Le raisonnement de l’autorité précédente ne peut pas être suivi selon notre Haute Cour. Bien que le recourant n’ait pas communiqué son adresse, il a indiqué en tant qu’adresse de notification celle de son ex-épouse, ce qui est conforme à la jurisprudence précitée. En effet, l’art. 87 al. 1 CPP n’empêche pas le recourant de communiquer aux autorités pénales une adresse de notification différente que celle indiquée par la disposition légale. En ce qui concerne l’erreur de plume dans l’attestation, ce serait faire preuve de formalisme excessif (sur cette notion : ATF 149 IV 9, c. 7.2) de considérer que cette erreur fasse obstacle à la notification . Du reste, l’autorité précédente disposait de l’adresse correcte de l’ex-épouse et elle n’a pas démontré avoir essayé de notifier la citation à comparaître à cette adresse.

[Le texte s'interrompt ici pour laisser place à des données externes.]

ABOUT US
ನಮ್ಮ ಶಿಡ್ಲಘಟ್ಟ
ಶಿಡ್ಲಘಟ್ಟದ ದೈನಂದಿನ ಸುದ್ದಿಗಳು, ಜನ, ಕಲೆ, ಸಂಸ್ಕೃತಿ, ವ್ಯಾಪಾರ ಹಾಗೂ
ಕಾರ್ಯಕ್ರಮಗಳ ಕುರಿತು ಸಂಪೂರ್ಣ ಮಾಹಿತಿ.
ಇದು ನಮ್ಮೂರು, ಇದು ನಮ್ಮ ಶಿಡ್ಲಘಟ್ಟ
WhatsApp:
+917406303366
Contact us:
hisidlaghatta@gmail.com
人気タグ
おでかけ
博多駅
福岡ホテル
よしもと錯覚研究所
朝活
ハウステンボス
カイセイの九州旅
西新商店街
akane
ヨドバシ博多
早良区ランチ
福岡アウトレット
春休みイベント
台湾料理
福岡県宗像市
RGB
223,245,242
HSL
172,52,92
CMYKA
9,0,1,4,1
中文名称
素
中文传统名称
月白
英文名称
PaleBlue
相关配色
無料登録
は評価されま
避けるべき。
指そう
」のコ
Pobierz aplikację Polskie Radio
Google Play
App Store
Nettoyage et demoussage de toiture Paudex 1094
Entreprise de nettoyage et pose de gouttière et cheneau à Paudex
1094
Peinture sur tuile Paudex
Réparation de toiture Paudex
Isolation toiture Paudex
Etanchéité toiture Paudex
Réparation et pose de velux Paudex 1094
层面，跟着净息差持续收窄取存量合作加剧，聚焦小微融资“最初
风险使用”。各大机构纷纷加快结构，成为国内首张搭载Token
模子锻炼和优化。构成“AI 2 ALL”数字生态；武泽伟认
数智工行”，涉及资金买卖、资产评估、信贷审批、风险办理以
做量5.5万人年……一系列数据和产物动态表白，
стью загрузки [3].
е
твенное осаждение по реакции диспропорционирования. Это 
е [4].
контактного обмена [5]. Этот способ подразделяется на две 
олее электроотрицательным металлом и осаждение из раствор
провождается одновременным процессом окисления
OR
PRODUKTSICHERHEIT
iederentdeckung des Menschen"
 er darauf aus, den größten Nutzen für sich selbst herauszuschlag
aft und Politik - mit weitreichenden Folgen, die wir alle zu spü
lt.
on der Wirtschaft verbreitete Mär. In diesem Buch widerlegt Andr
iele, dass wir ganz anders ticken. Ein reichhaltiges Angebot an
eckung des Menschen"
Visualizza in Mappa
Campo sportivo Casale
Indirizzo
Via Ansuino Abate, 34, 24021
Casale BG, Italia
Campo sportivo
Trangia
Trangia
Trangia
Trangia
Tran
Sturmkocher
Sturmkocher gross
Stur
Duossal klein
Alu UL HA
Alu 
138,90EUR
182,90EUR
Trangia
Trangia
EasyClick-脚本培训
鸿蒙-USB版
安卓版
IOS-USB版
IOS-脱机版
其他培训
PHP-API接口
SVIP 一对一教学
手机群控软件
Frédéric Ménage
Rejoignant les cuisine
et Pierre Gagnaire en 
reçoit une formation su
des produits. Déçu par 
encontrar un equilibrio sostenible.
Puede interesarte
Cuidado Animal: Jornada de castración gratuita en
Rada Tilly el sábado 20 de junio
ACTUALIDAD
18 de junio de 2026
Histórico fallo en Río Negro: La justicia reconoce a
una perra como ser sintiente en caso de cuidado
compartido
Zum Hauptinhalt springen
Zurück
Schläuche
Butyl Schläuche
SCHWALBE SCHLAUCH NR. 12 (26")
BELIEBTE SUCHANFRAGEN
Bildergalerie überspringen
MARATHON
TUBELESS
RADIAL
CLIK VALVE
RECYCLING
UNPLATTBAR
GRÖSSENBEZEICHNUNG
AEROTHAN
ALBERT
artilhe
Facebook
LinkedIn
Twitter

En outre, l’instance précédente ne relève nullement que la notification à l’adresse de l’ex-épouse serait sensiblement plus compliquée qu’à l’un des lieux mentionnés à l’art. 87 al. 1 CPP. D’ailleurs, même à supposer que le recourant ait son domicile à l’étranger, il incombait à ce dernier au sens de l’art. 87 al. 2 CPP, de désigner un domicile de notification en Suisse, ce qu’il a fait (c. 1.7). 

De ce fait, l’autorité précédente a violé l’art. 87 CPP et le recours doit être admis ; la décision attaquée est annulée et la cause renvoyée à l’autorité précédente pour nouvelle décision au sens des considérants (c. 2).

III. Commentaire

L’arrêt de notre Haute Cour est à saluer et il permet, dans une certaine mesure, de préciser sa jurisprudence en matière de fiction du retrait d’appel en cas de citation à comparaître en vertu de l’art. 407 al. 1 let. c CPP.  

Par le passé, le TF s’est montré ouvert concernant les circonstances dans lesquelles il est possible de considérer comme retirée une déclaration d’appel (cf. ATF 149 IV 259, résumé et commenté inhttps://www.crimen.ch/204/ ; ATF 148 IV 362, résumé in :  https://www.crimen.ch/123/). Dans le cas d’espèce, le raisonnement juridique tenu par le Tribunal cantonal neuchâtelois n’a toutefois pas convaincu notre Haute Cour. 

Nous partageons le raisonnement exprimé par le TF qui arrive à la conclusion que les parties qui indiquent une adresse de notification pour la citation à comparaître ne devraient pas être privées de leur droit de faire appel. D’autant plus que, comme mentionné par le TF, il incombe aux autorités de prouver qu’elles ont entrepris tous les efforts nécessaires pour trouver l’adresse du prévenu (c. 1.5). 

Au contraire, dans le cas d’espèce, les autorités pénales n’ont même pas tenté de notifier la citation à comparaître à l’adresse indiquée par le prévenu et elles n’ont pas indiqué les raisons qui rendraient une telle notification sensiblement plus compliquée. L’autorité précédente s’est limitée à qualifier le comportement du recourant comme contradictoire ainsi que contraire à la bonne foi et à retenir qu’il faisait obstacle à la notification de l’acte. 

Avec un tel raisonnement, la fiction du retrait soutenue par la cour cantonale privait de facto le recourant de la possibilité de contester, notamment, une expulsion pour une durée de 5 ans.